On a more serious note though, back in 1983, Maccoby and Martin made a study on Parents, and found out that there are 4 Parenting styles (indulgent, authoritarian, authoritative, and uninvolved) with 16 possible combinations. I looked into their work expecting to find some styles to be more prevalent than others, and I did. But nothing on gender-related differentiations. (In case you are wondering, the three combinations that were overrepresented among the various types of family parenting styles: were (a) an authoritative mother and father, (b) an indulgent mother and father, and (c) an uninvolved/uninvolved mother and father).
But those were Baby Boomers that Maccoby and Martin were studying, and I’m a Millennial, living in an era when complimentary (rather than converging) parenting styles are quite common. We do know that Millennials parent differently, so there could still be more substance to the matter.
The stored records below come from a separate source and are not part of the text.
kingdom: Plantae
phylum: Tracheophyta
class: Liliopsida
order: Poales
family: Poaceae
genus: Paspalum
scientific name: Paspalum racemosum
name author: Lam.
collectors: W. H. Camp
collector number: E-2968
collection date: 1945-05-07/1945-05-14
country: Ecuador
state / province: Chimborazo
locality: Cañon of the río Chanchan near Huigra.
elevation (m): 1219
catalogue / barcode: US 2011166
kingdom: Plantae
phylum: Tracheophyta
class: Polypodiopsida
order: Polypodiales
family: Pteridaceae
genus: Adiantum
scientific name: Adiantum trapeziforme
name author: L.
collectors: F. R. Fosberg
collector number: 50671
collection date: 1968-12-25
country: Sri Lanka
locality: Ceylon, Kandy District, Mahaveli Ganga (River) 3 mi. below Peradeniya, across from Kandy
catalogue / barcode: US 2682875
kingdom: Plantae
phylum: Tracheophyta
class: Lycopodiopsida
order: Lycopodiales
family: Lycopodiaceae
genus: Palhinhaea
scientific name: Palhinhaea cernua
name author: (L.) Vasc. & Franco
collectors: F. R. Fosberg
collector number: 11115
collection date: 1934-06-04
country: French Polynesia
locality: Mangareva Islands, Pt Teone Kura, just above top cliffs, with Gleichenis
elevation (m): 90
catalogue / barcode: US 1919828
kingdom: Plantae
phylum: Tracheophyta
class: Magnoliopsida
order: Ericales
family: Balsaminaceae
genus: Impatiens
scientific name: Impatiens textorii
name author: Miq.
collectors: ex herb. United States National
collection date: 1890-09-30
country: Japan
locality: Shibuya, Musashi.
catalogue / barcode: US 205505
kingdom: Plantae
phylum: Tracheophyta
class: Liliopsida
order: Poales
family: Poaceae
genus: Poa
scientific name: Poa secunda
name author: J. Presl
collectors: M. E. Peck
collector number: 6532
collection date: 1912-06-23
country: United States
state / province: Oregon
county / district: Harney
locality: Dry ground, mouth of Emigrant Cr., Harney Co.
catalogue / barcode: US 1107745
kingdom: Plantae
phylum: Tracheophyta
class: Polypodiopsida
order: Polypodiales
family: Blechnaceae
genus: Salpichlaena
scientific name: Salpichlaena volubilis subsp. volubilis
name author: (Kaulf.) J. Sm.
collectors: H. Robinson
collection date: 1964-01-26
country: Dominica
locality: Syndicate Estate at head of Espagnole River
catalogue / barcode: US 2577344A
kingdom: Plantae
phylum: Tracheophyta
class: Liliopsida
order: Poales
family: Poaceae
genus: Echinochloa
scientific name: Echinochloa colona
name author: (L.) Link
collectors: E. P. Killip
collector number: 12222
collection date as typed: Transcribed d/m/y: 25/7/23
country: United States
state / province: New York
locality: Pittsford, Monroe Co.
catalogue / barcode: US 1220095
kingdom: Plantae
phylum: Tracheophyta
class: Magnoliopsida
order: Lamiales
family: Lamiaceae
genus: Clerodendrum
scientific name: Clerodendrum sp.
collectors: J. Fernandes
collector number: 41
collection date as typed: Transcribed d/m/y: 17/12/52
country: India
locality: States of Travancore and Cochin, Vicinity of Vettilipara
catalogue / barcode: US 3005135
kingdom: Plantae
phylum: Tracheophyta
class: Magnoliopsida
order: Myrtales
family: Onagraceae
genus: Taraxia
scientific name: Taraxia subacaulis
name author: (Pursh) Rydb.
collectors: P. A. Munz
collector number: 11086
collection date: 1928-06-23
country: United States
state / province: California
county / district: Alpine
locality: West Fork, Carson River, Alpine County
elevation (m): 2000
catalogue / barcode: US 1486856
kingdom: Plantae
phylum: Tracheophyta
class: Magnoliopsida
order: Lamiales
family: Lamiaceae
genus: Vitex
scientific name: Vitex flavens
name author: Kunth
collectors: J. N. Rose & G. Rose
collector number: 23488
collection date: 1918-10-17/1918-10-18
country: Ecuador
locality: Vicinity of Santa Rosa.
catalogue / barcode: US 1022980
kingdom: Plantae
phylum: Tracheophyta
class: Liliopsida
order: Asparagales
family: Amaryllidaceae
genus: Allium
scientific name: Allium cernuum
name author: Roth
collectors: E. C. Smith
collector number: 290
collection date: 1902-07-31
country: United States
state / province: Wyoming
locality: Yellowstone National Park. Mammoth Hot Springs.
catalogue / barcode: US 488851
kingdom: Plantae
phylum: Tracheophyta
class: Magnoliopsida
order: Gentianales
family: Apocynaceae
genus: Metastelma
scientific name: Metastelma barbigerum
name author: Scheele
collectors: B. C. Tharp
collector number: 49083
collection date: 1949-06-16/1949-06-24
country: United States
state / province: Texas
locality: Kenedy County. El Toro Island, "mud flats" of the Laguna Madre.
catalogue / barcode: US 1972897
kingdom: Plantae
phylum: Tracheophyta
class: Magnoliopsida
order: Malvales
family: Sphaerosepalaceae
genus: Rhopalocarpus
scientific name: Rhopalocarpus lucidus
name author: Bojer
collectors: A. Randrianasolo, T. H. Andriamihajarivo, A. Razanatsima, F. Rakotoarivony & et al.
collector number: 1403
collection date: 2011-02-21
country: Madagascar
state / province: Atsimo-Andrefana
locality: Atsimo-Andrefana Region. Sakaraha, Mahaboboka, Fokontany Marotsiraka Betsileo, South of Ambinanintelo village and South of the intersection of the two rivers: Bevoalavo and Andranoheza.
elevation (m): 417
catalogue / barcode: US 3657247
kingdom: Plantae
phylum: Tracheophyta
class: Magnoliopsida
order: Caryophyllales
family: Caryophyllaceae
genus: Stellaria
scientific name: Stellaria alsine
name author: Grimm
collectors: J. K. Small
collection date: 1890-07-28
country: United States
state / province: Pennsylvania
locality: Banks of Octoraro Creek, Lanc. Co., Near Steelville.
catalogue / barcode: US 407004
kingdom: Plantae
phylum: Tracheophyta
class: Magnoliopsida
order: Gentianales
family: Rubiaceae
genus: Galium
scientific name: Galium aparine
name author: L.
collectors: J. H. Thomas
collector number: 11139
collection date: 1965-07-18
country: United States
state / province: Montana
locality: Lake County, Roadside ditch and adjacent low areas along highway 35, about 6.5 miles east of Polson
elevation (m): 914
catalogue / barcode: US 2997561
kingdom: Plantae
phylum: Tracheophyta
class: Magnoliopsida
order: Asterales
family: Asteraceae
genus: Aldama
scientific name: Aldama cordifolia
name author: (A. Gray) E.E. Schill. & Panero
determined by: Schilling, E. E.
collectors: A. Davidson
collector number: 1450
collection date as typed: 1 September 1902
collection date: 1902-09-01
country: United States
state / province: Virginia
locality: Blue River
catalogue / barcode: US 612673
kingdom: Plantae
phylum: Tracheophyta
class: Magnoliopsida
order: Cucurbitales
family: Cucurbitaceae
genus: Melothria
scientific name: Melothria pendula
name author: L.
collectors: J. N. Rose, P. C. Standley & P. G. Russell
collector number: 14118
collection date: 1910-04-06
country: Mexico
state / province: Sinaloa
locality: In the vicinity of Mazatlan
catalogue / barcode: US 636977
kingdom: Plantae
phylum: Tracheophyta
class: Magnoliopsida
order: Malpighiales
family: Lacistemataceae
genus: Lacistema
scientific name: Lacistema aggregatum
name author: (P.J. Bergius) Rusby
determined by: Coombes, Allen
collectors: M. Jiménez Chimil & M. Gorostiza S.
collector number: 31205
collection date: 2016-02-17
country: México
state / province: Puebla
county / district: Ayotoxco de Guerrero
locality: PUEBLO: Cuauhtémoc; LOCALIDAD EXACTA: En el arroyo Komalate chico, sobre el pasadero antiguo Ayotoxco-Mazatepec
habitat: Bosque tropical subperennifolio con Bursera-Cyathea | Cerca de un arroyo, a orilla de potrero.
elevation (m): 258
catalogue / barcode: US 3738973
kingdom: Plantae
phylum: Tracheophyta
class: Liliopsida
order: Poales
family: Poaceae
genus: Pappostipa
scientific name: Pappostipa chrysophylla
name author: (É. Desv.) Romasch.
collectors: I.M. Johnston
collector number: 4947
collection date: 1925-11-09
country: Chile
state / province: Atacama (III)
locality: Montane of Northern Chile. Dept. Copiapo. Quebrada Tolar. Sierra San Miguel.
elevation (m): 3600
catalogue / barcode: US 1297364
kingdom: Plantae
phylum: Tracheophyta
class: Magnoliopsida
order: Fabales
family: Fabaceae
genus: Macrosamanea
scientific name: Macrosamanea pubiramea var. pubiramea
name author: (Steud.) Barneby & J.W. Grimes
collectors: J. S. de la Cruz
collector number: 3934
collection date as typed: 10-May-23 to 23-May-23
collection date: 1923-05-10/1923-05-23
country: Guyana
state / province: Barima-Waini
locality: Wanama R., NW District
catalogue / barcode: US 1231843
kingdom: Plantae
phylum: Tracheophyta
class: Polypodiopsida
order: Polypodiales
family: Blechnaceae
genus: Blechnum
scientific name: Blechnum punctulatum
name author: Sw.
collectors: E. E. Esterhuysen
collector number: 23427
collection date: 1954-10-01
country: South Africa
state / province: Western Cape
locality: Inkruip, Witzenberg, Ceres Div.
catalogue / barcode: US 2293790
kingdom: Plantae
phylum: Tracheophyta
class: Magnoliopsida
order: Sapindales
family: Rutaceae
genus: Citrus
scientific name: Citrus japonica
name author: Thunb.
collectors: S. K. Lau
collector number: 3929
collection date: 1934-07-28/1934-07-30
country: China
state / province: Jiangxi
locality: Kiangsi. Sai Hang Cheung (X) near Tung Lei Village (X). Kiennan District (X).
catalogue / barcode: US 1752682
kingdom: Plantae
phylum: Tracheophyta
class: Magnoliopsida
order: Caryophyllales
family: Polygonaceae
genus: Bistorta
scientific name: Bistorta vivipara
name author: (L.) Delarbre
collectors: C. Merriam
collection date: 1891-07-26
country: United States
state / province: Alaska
Baumrind has suggested that it may be common in many families for the mother to be more nurturing than controlling, whereas the father is the opposite: more controlling than nurturing. I wonder how that affects their disposition towards learning from their experiences. I have a feeling it correlates, but all I could find is that, at the end of any given parenting day, Dads are happier than Moms.
So, dear Momma, where do you stand on your own family’s Lessons Learned? Have you started to keep down the facts and resolutions of your kids’ upbringing yet, as our fellow Project Managers tend to do? If not, go ahead and grab that notebook, lass! It’s never too late to see how knowledge is all around and, by capturing it, you support your entire family while it grows. And if you were already keeping a Lessons Learned registry of your own but didn’t know it was a business thing, kudos to you: you may truly possess more Project Management skills than you may have initially thought you do!
As for you my dear Recruiter or Hiring Manager, what do you look for in a candidate when you have an opening for a position that requires Project Management skills? How crucial is the mentality of keeping Lessons Learned to you and to the role? What if that Mom on your list already has it, and you didn’t know it was there because you didn’t think to look at the unexpected place? Ask the right questions and, no doubt you will be rewarded with no less than an excellent fit for the role at hand.
Growing along with your Lessons Learned? You got this!